Knowledge discovery of patients reviews on breast cancer drugs: Segmentation of side effects using machine learning techniques

Heliyon. 2024 Sep 26;10(19):e38563. doi: 10.1016/j.heliyon.2024.e38563. eCollection 2024 Oct 15.

Abstract

Breast cancer stands as the most frequently diagnosed life-threatening cancer among women worldwide. Understanding patients' drug experiences is essential to improving treatment strategies and outcomes. In this research, we conduct knowledge discovery on breast cancer drugs using patients' reviews. A new machine learning approach is developed by employing clustering, text mining and regression techniques. We first use Latent Dirichlet Allocation (LDA) technique to discover the main aspects of patients' experiences from the patients' reviews on breast cancer drugs. We also use Expectation-Maximization (EM) algorithm to segment the data based on patients' overall satisfaction. We then use the Forward Entry Regression technique to find the relationship between aspects of patients' experiences and drug's effectiveness in each segment.

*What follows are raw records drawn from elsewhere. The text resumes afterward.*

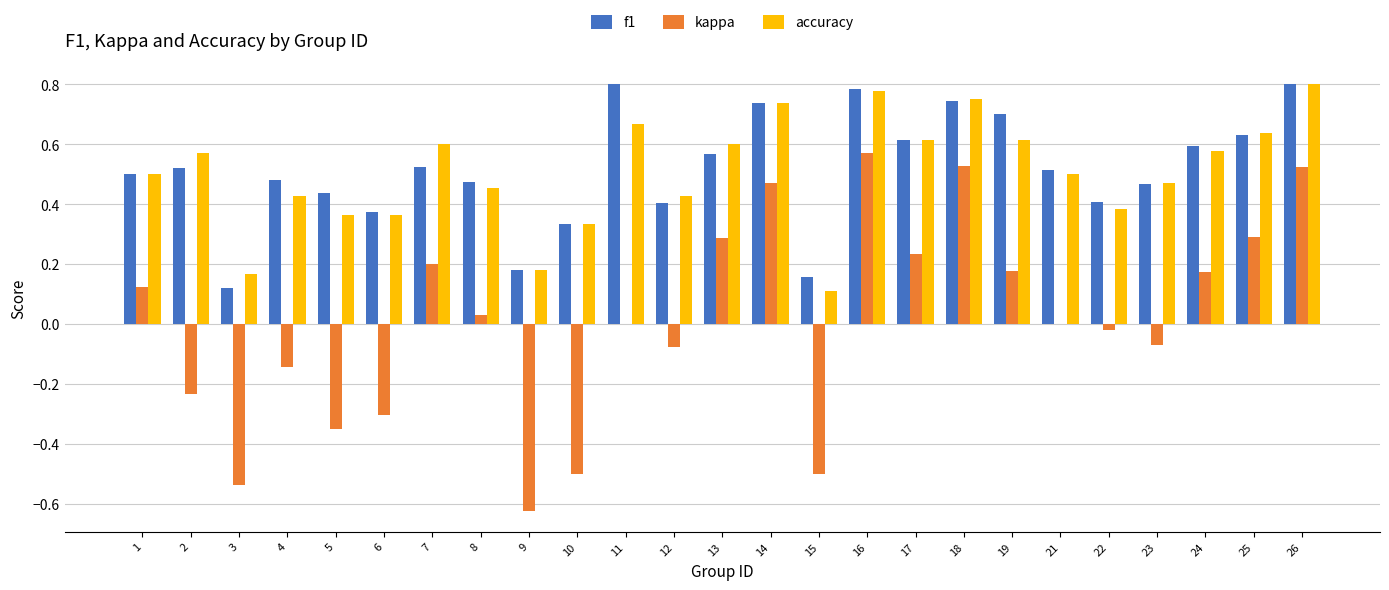

The value of f1 at 24 is 0.1. True or false?

False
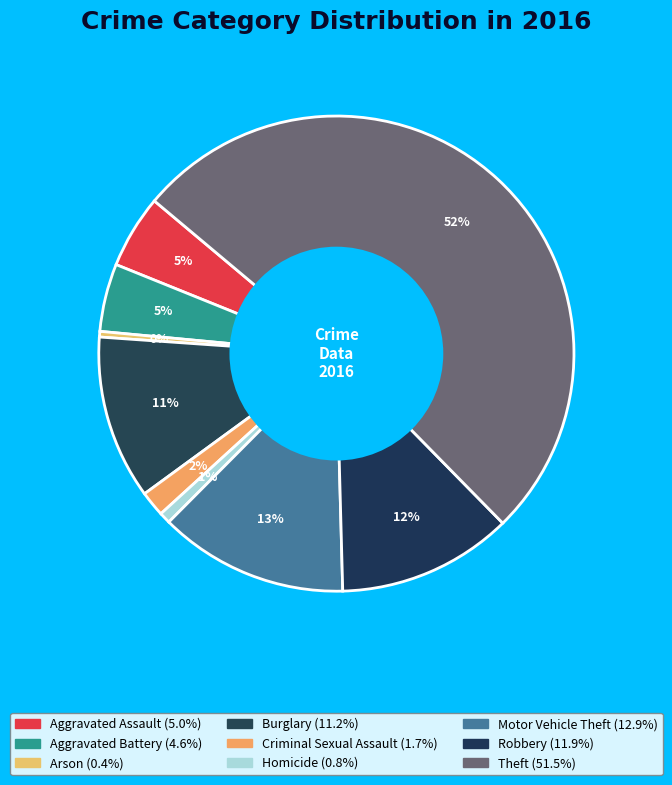

To the nearest percent, what portion does Criminal Sexual Assault represent?

2%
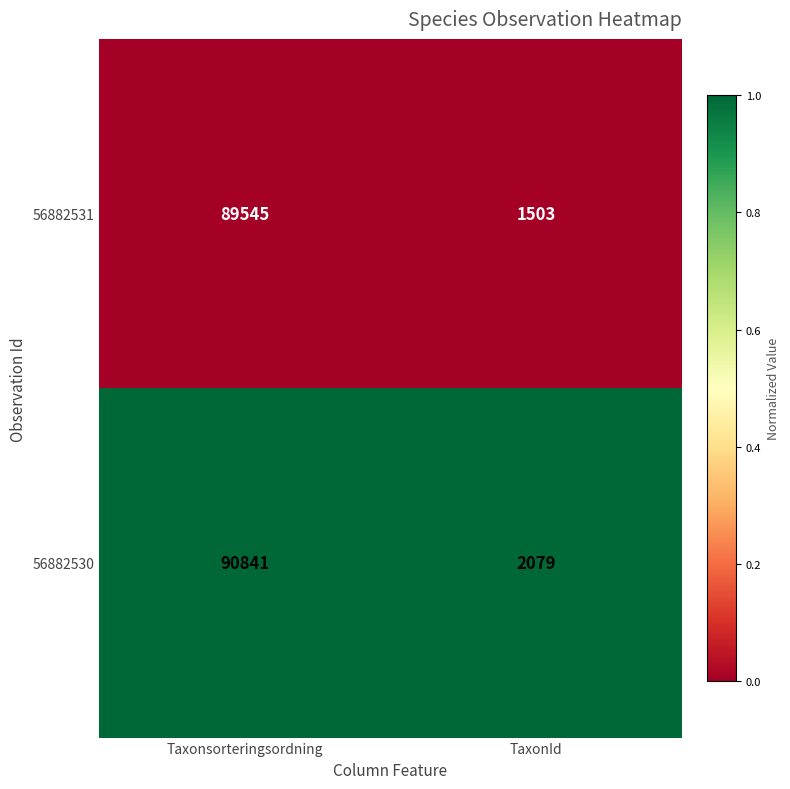

Which label corresponds to the smallest value in the chart?

TaxonId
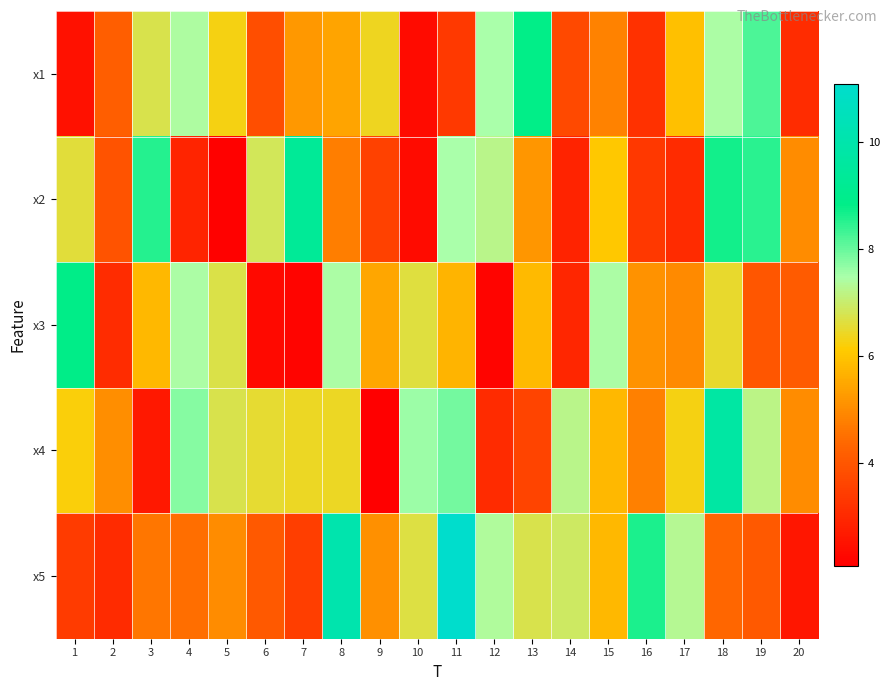

Which has a higher value, 3 or 10?

3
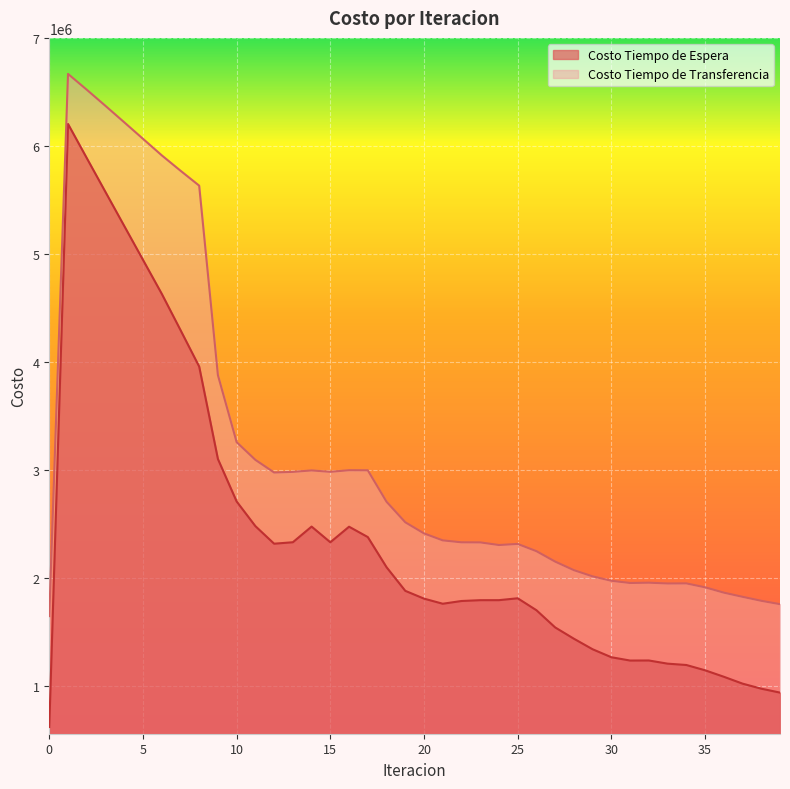

What is the minimum value shown in the chart?

620550.2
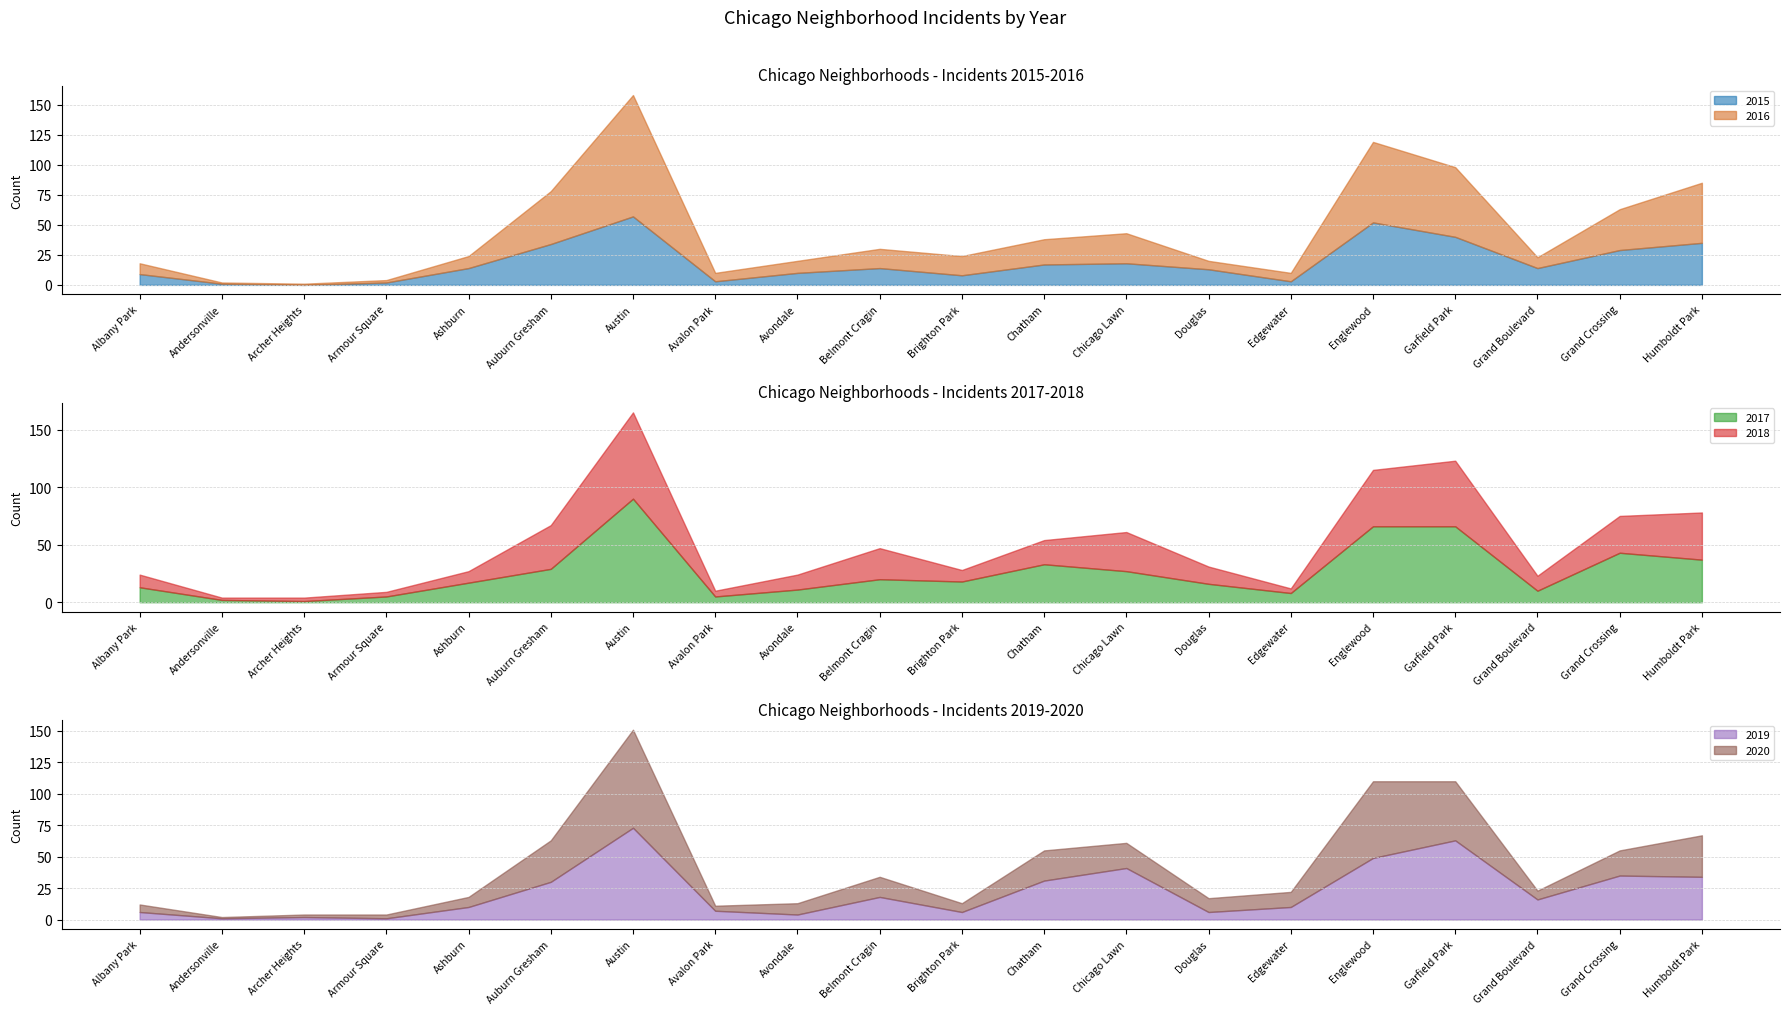

How many interior local valleys does the 2020 series have?

5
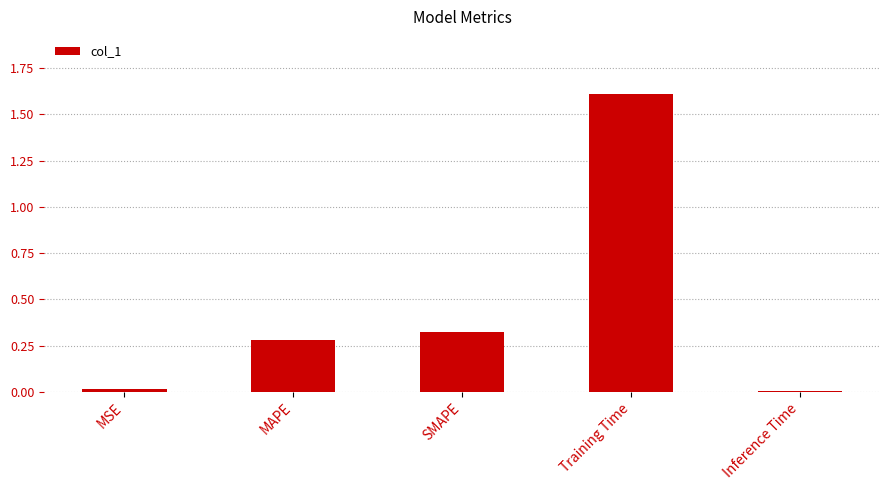

What is the label of the 3rd bar from the right?

SMAPE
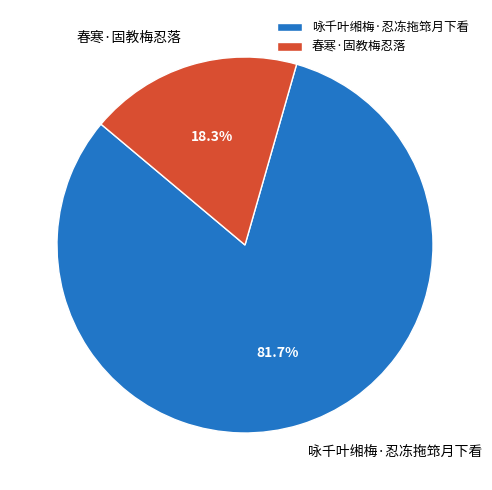

What percentage is the 春寒·固教梅忍落 slice, to the nearest percent?

18%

The textual reviews analysis on breast cancer drugs found 8 main side effects: Musculoskeletal Effects, Menopausal Effects, Dermatological Effects, Metabolic Effects, Gastrointestinal Effects, Neurological and Cognitive Effects, Respiratory Effects and Cardiovascular. The results are provided and discussed. The findings of this study are expected to offer valuable insights and practical guidance for prospective patients, aiding them in making informed decisions regarding breast cancer drug consumption.

Keywords: Breast cancer; Drugs; Knowledge discovery; Machine learning; Online reviews; Public health; Text mining.